Matching RISE and Geoconnex Dam Locations

Overview

This analysis matches dam locations between two authoritative sources:

RISE (Reclamation Information Sharing Environment) - Bureau of Reclamation’s dam database
Geoconnex - A reference feature service for water data features of interest

The matching process considers both spatial proximity and name similarity to establish relationships between these datasets.

Data Loading and Preparation

First, we load the required R packages for spatial analysis, data transformation, and string matching:

Code

library(sf) # manipulate spatial data
library(dplyr) # perform data transformations
library(stringdist) # create name similarity
library(DT) # interactive tables

Helper Function: Converting Coordinates to SF Objects

We define a helper function to convert coordinate data into spatial features:

Code

convert_to_sf <- function(df) {
  # Check if coordinates column exists
  if (!"coordinates" %in% names(df)) {
    stop("Input data frame must have a 'coordinates' column")
  }
  
  # Extract coordinates into a matrix more safely
  # First check if coordinates are already a matrix
  if (is.matrix(df$coordinates)) {
    coords_matrix <- df$coordinates
  } else {
    # Try to convert from list format
    coords_matrix <- t(sapply(df$coordinates, function(x) {
      if (is.numeric(x)) return(x)
      # If it's character, try to parse it
      as.numeric(strsplit(gsub("[][]", "", x), "\\s+")[[1]])
    }))
  }
  
  # Create sf object
  sf_points <- st_as_sf(
    df,
    coords = coords_matrix,
    crs = 4326,  # Assuming WGS84
    agr = "constant"
  ) %>%
    # Remove the original coordinates column as it's now in geometry
    select(-coordinates)
  
  return(sf_points)
}

Loading Source Datasets

We’ll load data from both Geoconnex and RISE APIs:

Code

# Load geoconnex reference dams from the reference feature service
gcnx <- sf::read_sf("https://reference.geoconnex.us/collections/dams/items?limit=1000000")

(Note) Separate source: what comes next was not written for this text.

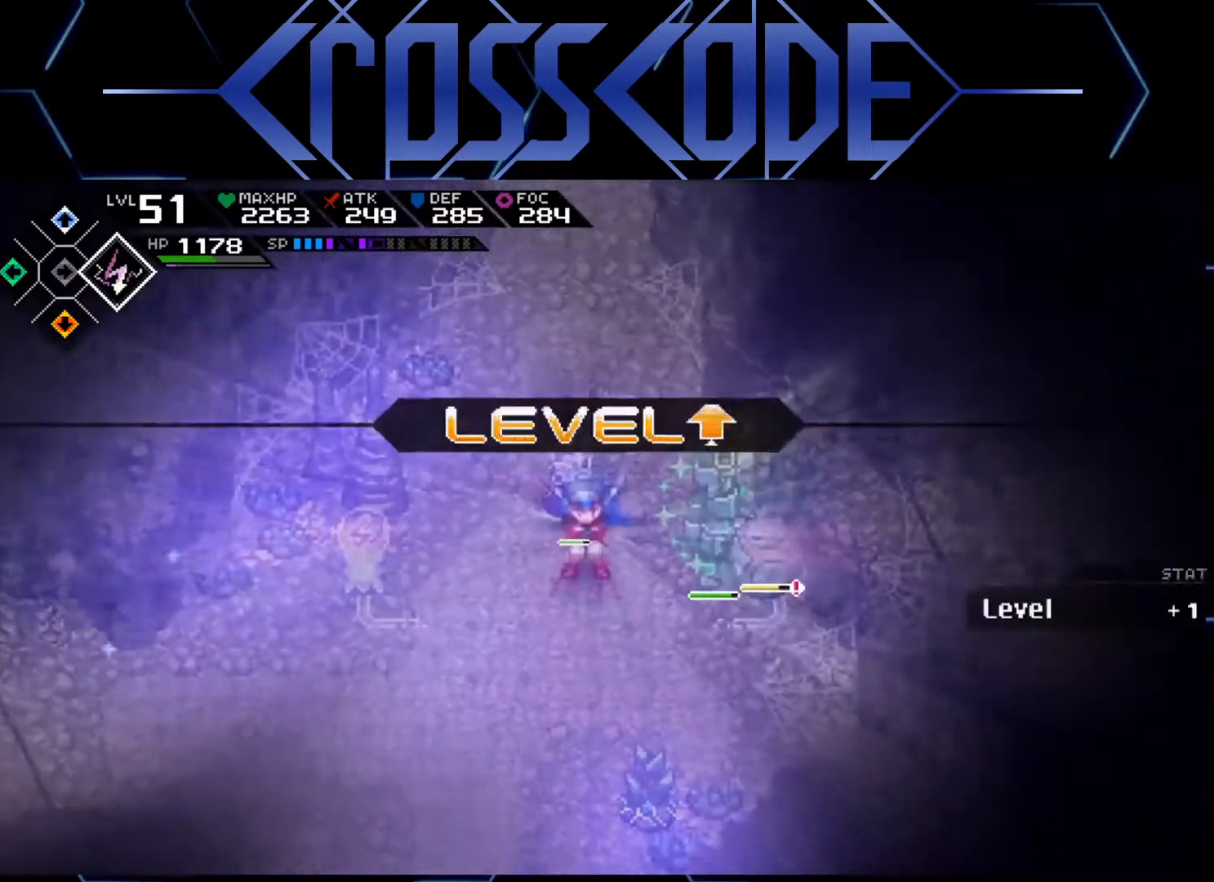
{"buttons": [], "left_stick": "center", "right_stick": "center", "events": [[67, "left_stick", "up-right"], [300, "left_stick", "center"]]}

# Load all locations from RISE (paginated API)
rise1 <- jsonlite::fromJSON("https://data.usbr.gov/rise/api/location?page=1&itemsPerPage=100&locationTypeId=3")$data
rise2 <- jsonlite::fromJSON("https://data.usbr.gov/rise/api/location?page=2&itemsPerPage=100&locationTypeId=3")$data
rise3 <- jsonlite::fromJSON("https://data.usbr.gov/rise/api/location?page=3&itemsPerPage=100&locationTypeId=3")$data
rise <- bind_rows(rise1,rise2,rise3)
rm(rise1,rise2,rise3)

Processing RISE Dam Data

Filter and prepare RISE data to include only dam and reservoir locations:

Code

rise_dams <- rise |>
  filter(grepl("Dam", attributes$locationName, ignore.case = TRUE) |
         grepl("Reservoir", attributes$locationName, ignore.case = TRUE) |
         grepl("Dam", attributes$locationDescription, ignore.case = TRUE))

rise_dams <- cbind(rise_dams$id,
                   rise_dams$attributes$locationName,
                   rise_dams$attributes$locationDescription,
                   rise_dams$attributes$locationGeometry,
                   rise_dams$attributes$locationCoordinates)

rise_dams <- rise_dams |> 
  rename(id = `rise_dams$id`,
         name = `rise_dams$attributes$locationName`,
         description = `rise_dams$attributes$locationDescription`)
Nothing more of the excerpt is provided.